The analysts also point out that by withdrawing the request, Israel would remove a means for President Bush and Secretary of State James Baker to pressure Israel on Jewish settlement in the West Bank and Gaza Strip.
A report released this week by Edward Hudgins, director of Heritage’s Center for International Economic Growth, and Joel Rosenberg, an analyst at the center, says the United States should refuse to guarantee the loans until Israel makes the economic changes needed to ensure the $10 billion will not be wasted.
They argue that for Israel to receive the guarantees, Jerusalem must “accelerate dramatically its long-promised but slow-moving reform of its economy by cutting its budget, reducing and reforming taxes, privatizing government-owned companies and deregulating extensively the private sector.”
Israel is seeking the U.S. guarantees in order to get better terms from private banks for the loans. But the Heritage report argues that the money would be wasted without reforms.
“Owing money directly to foreign banks, without the shield of a U.S. guarantee, moreover, could impose enough discipline on Israeli leaders to prompt economic reform,” they suggest.
Their arguments were rejected by officials at the Israeli Embassy here.
Amnon Neubach, the embassy’s minister for economic affairs, said Israel is in the process of reforming its economy, but in an evolutionary way.
Israel has been making the reforms “step by step,” in order not to increase unemployment, Neubach explained.
Those who want economic reforms in Israel should realize that without the U.S. loan guarantees, there will be an “acceleration of the government in the absorption process, welfare and economic system in Israel,” said Yoram Ettinger, minister for congressional affairs at the embassy.
But if the guarantees are provided, it will encourage the government to adopt a “hands-off” policy on the economy, since “funds will now be available for the private market in Israel,” Ettinger said.
While arguing that the United States cannot provide the guarantees until reforms are made, the Heritage analysts warn that a U.S. refusal “in the midst of the peace talks, would appear to punish Israel unfairly.

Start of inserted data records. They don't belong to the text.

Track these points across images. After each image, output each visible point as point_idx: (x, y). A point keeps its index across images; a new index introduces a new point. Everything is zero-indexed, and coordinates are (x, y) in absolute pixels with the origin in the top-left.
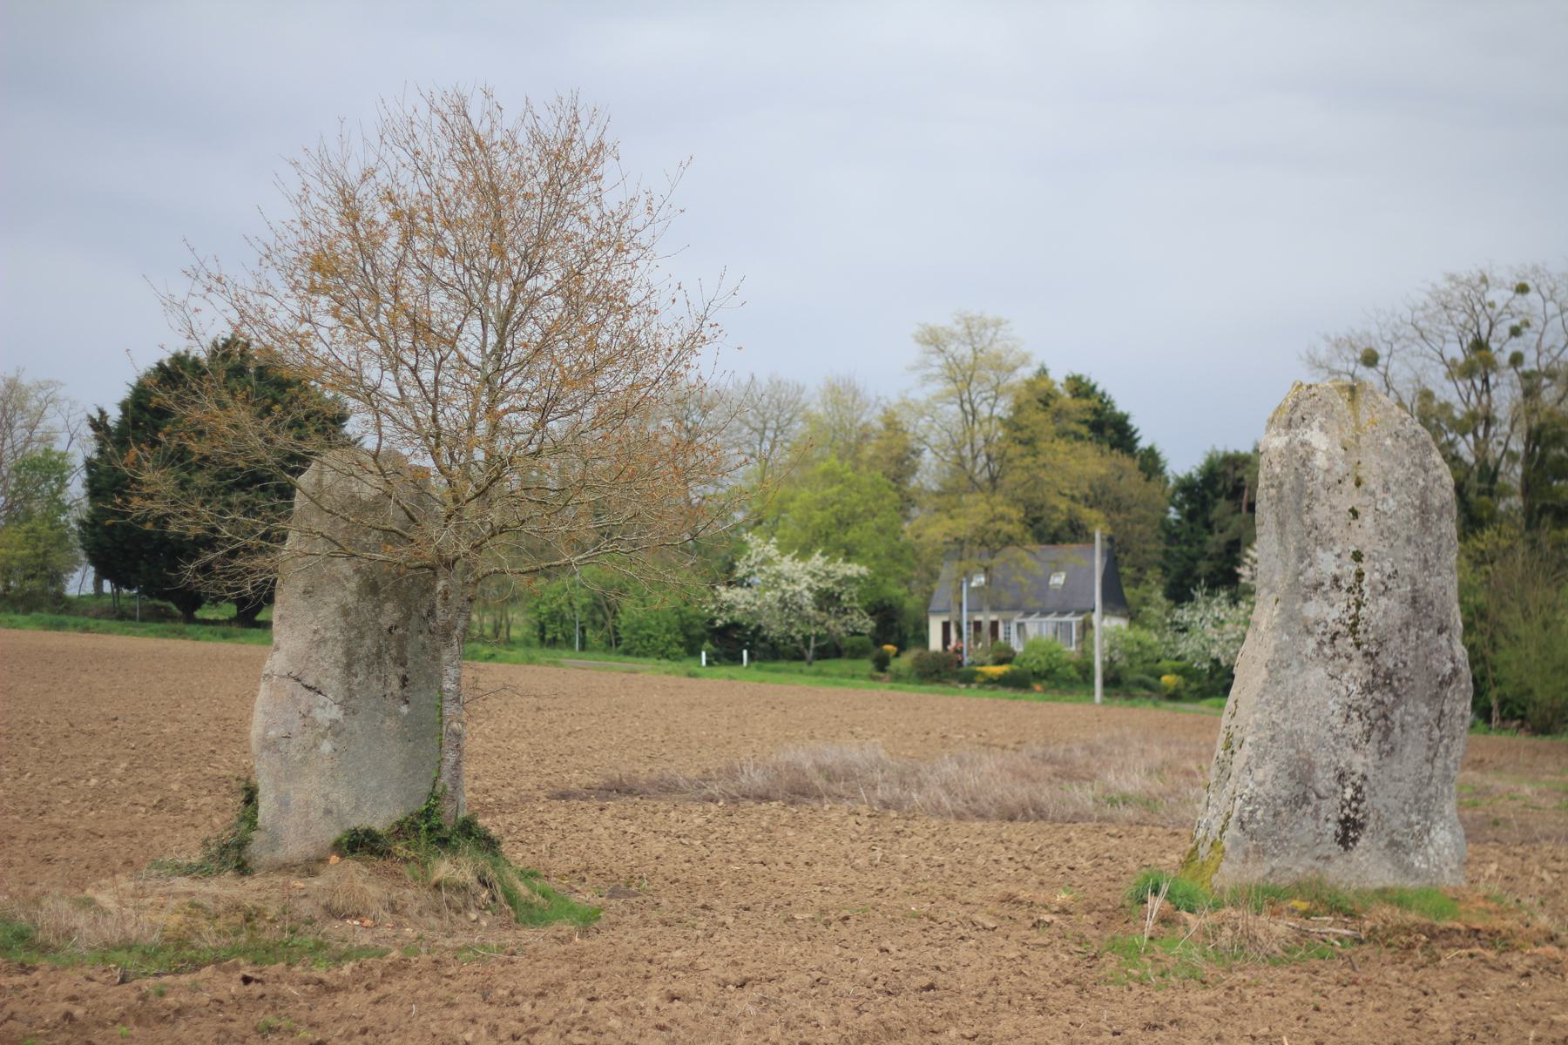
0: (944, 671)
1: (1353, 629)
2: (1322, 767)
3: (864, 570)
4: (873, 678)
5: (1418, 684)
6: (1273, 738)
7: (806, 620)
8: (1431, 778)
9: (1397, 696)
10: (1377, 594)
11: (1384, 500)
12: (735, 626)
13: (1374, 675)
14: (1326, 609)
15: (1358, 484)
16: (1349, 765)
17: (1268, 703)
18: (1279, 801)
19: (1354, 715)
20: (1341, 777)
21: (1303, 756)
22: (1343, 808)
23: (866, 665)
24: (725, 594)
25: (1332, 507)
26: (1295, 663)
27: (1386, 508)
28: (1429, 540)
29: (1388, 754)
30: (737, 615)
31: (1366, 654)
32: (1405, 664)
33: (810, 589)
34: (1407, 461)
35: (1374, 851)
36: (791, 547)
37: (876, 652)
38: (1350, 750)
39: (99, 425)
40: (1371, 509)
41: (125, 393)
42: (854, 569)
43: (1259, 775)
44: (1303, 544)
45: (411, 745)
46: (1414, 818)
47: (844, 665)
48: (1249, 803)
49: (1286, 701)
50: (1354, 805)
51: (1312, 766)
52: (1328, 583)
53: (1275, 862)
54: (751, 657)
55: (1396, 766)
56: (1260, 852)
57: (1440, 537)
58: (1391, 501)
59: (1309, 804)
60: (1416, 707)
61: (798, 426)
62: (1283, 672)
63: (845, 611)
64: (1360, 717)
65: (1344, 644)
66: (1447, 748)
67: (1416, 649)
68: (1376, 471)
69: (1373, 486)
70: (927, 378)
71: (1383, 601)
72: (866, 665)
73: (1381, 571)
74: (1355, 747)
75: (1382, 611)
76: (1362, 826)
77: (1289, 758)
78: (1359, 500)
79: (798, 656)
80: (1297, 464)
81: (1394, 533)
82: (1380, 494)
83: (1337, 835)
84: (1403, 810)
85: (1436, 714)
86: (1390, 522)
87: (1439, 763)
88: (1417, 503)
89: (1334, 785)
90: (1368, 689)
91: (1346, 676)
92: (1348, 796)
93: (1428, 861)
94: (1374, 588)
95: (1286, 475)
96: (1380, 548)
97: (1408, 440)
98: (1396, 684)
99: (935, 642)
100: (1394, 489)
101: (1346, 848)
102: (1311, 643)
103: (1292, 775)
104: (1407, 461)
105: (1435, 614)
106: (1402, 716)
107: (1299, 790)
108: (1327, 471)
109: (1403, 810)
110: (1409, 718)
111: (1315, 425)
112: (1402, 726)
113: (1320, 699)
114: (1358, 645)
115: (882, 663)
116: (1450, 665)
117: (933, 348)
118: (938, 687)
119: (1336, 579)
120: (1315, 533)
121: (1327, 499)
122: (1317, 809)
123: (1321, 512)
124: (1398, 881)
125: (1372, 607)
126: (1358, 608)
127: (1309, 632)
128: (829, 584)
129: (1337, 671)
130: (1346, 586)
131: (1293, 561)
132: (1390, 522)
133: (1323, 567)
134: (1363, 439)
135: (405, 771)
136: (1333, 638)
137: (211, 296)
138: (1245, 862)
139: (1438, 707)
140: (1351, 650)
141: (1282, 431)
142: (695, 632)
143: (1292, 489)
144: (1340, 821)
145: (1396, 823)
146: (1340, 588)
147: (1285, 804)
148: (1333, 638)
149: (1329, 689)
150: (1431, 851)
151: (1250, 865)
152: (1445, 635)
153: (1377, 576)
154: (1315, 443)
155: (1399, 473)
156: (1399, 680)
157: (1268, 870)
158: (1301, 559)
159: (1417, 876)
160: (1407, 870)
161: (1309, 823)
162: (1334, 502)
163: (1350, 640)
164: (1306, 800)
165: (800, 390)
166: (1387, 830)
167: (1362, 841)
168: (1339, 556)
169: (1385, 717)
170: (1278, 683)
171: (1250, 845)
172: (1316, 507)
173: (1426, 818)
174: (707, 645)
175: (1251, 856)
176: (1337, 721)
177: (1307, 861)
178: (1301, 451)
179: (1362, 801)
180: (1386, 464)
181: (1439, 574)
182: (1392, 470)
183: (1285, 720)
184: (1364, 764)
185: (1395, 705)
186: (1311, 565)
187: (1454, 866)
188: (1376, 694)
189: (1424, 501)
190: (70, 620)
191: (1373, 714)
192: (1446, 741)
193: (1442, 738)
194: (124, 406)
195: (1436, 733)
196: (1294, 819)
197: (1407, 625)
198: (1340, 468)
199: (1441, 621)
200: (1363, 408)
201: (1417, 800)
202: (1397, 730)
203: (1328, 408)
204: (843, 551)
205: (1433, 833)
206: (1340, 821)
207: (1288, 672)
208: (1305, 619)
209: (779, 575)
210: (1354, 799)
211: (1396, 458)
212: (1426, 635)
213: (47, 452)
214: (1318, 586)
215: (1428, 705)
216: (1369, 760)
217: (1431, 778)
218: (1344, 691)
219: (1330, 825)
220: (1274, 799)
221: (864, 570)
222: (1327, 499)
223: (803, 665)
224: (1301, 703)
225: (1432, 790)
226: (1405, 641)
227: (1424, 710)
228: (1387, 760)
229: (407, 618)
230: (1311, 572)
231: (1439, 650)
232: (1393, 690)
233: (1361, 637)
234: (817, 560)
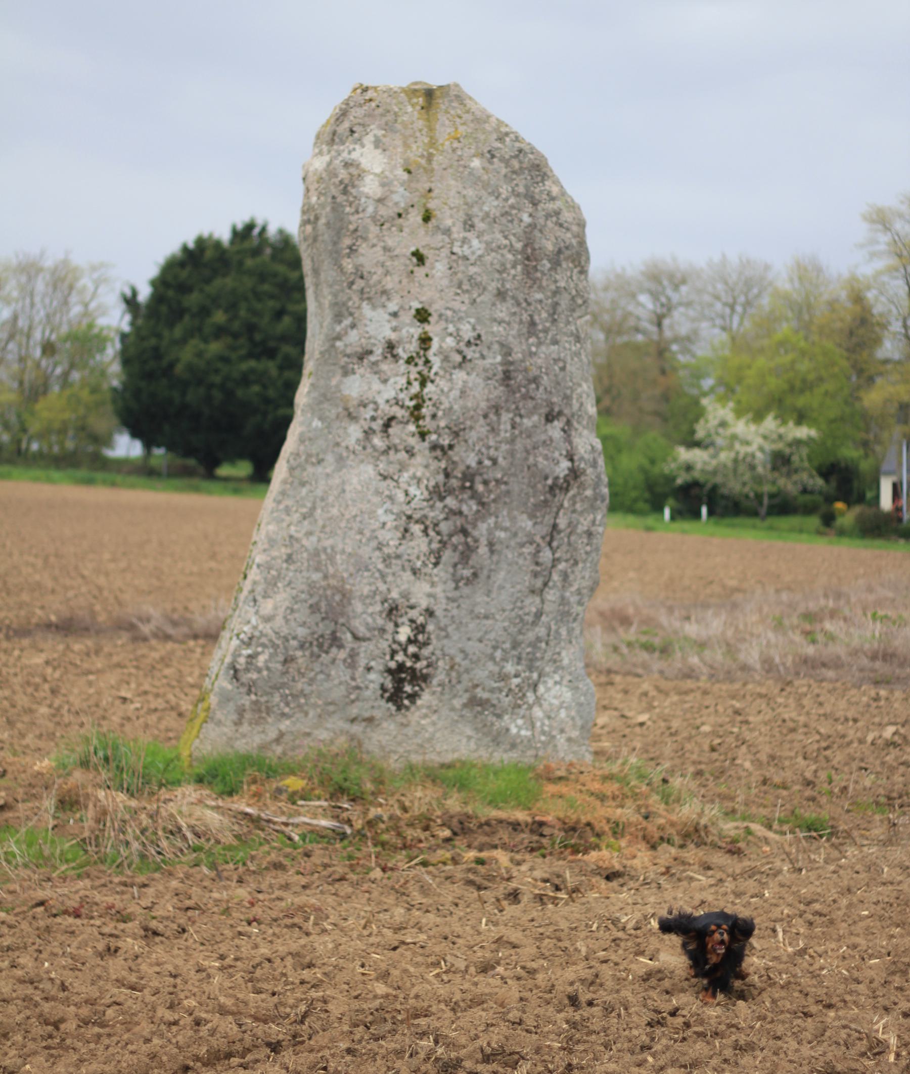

Yet, to accede to the request in its current form,” they say, “also would be unfair to Israel and to American tax-payers.”
This is why the Heritage analysts urge Israel to withdraw its request as the best solution.
A withdrawal also would “remove pressure from Israel to compromise its negotiating position in its talks with the Arabs and deny Bush and Baker a lever to press Israel on the settlements in the occupied territories,” the analysts say.
“Israel should not allow its critics to hold it hostage over the loans.”